> [Exercise prompt]
Collect every line in the entries below that contains the word "values", and copy each of those lines in full.

> [Information supplied]
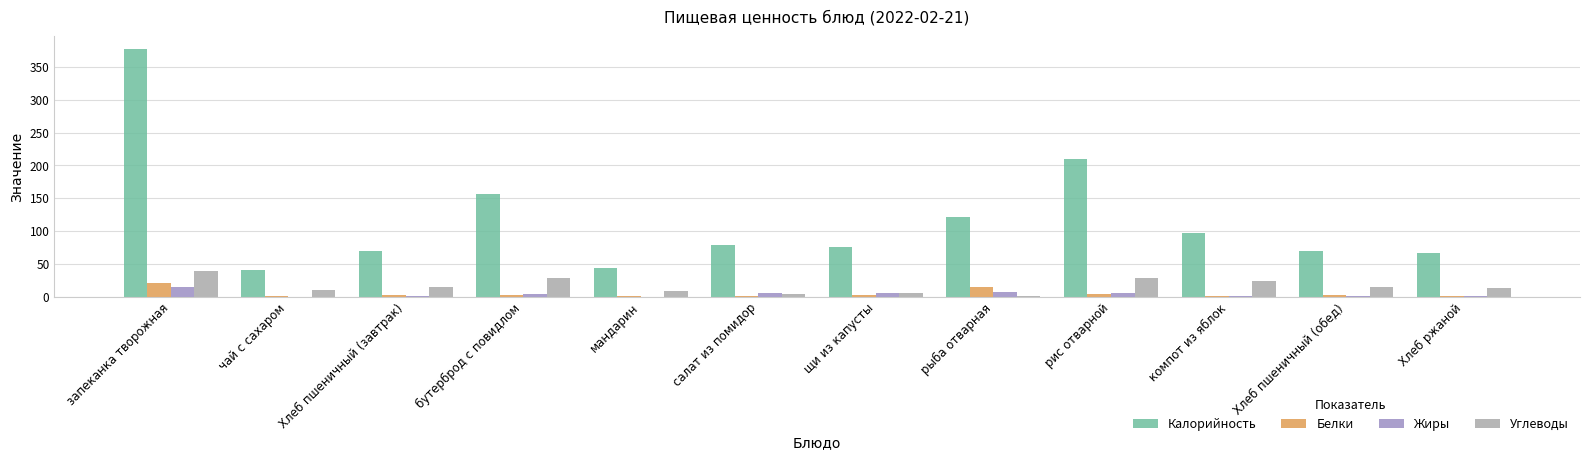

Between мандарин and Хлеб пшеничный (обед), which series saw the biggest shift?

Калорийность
==
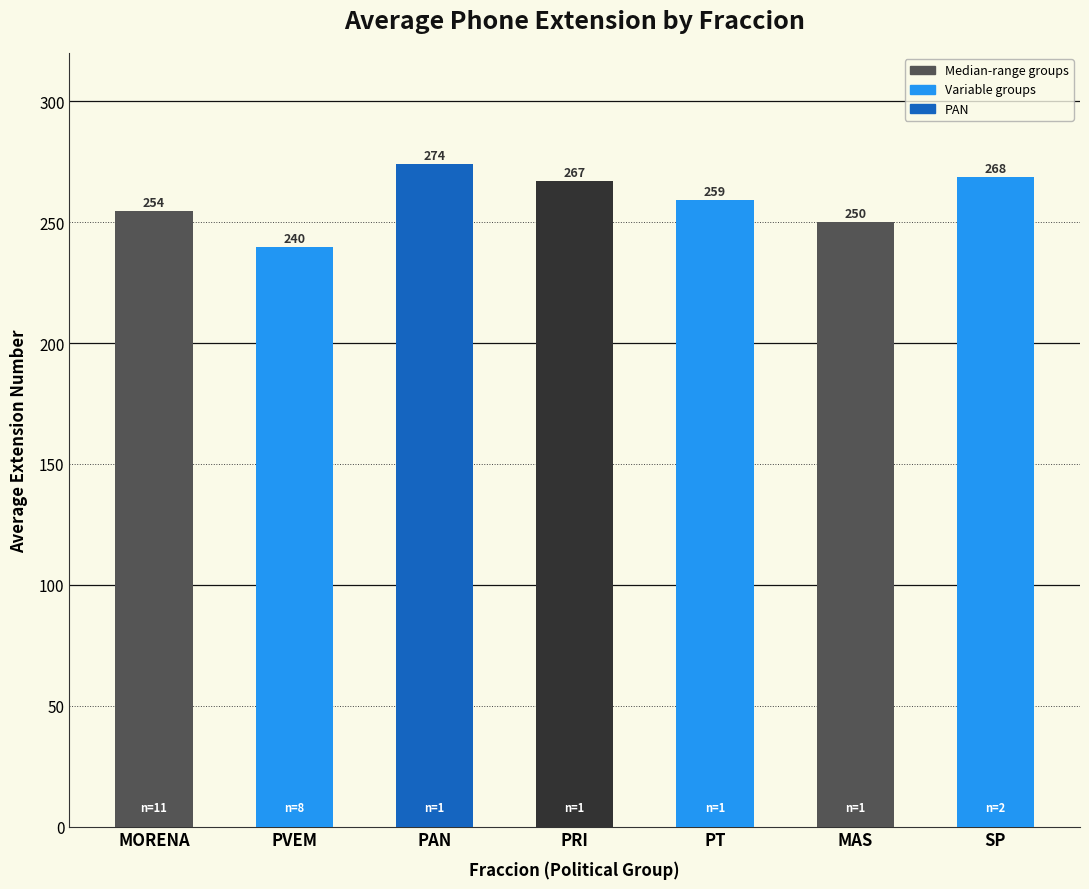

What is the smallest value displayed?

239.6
* * *
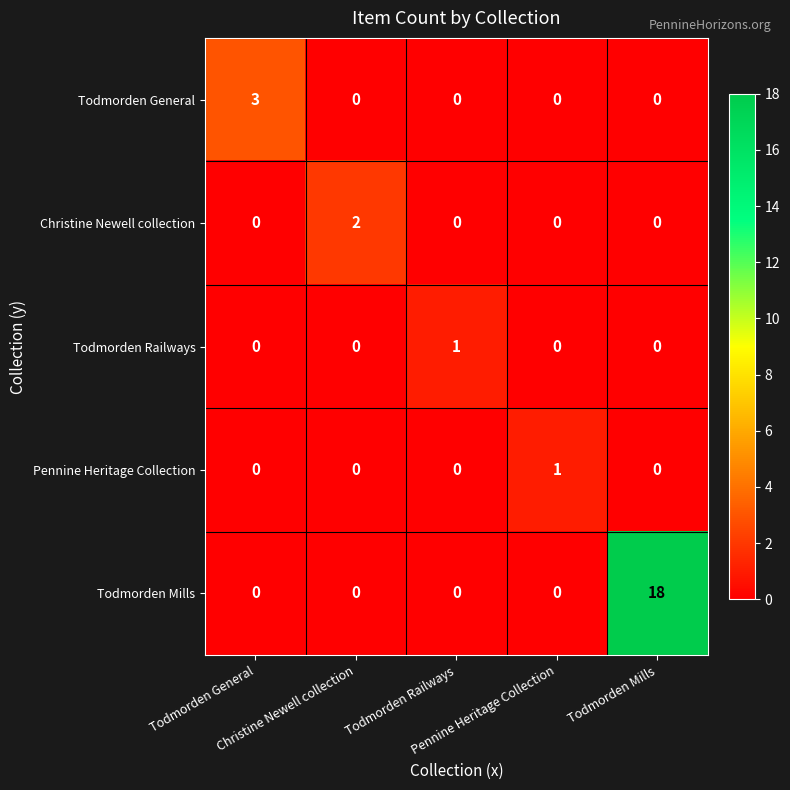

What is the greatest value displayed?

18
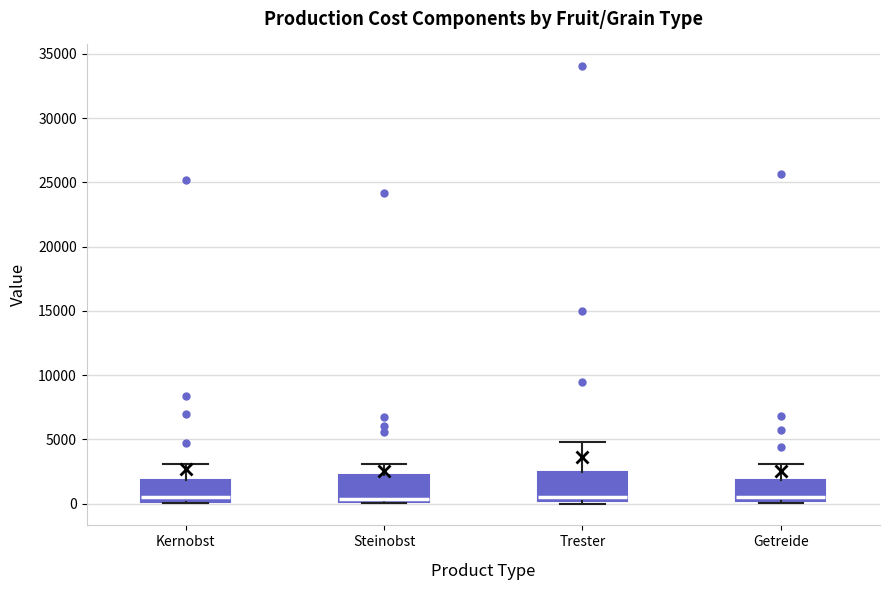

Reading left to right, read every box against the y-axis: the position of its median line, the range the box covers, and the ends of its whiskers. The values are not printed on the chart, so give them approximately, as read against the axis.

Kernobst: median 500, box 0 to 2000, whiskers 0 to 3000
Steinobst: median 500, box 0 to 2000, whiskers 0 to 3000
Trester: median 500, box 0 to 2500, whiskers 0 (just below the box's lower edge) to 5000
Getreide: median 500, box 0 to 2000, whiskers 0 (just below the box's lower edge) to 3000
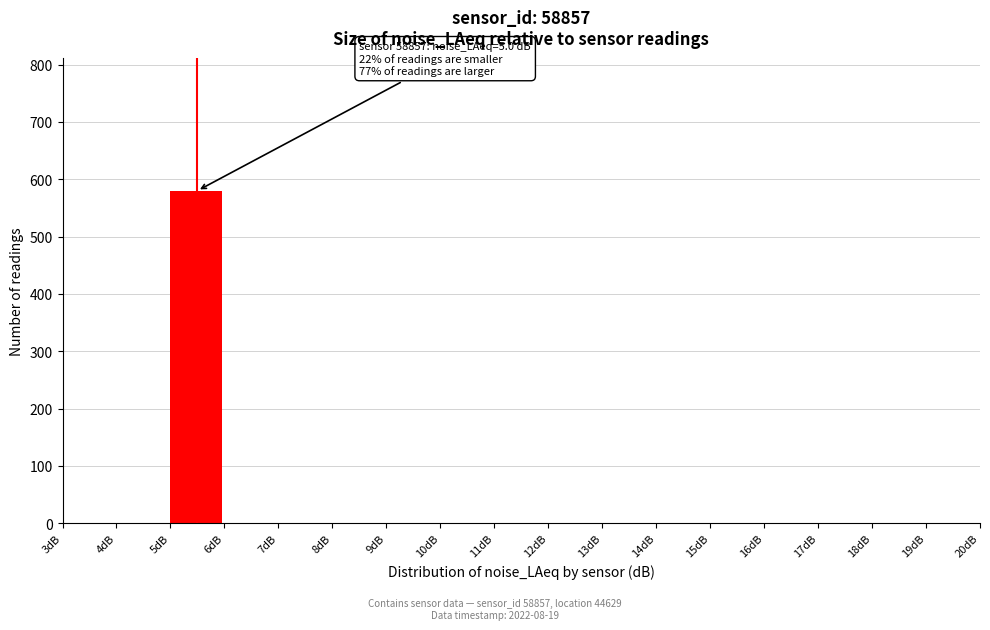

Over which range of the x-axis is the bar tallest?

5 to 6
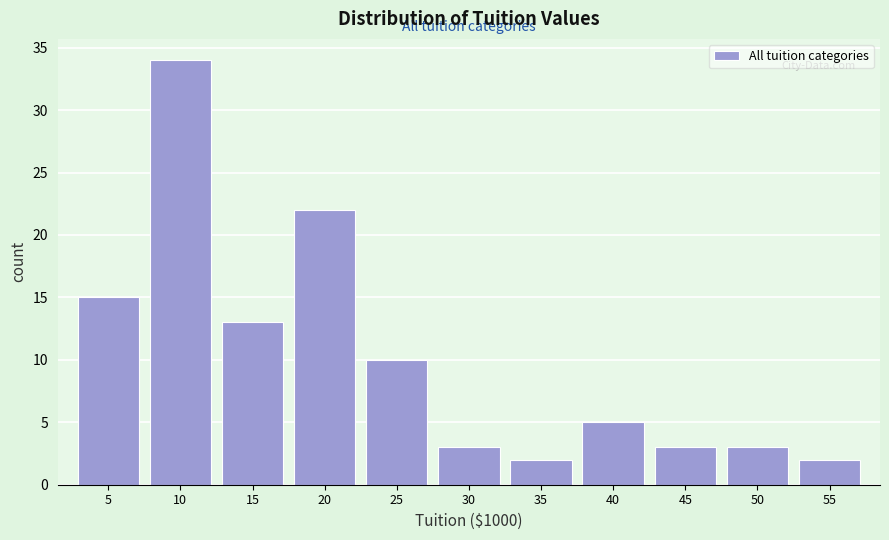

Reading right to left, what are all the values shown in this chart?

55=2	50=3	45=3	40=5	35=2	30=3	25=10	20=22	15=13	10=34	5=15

> [Answer section]
Reading left to right, read every box against the y-axis: the position of its median line, the range the box covers, and the ends of its whiskers. The values are not printed on the chart, so give them approximately, as read against the axis.
Reading right to left, what are all the values shown in this chart?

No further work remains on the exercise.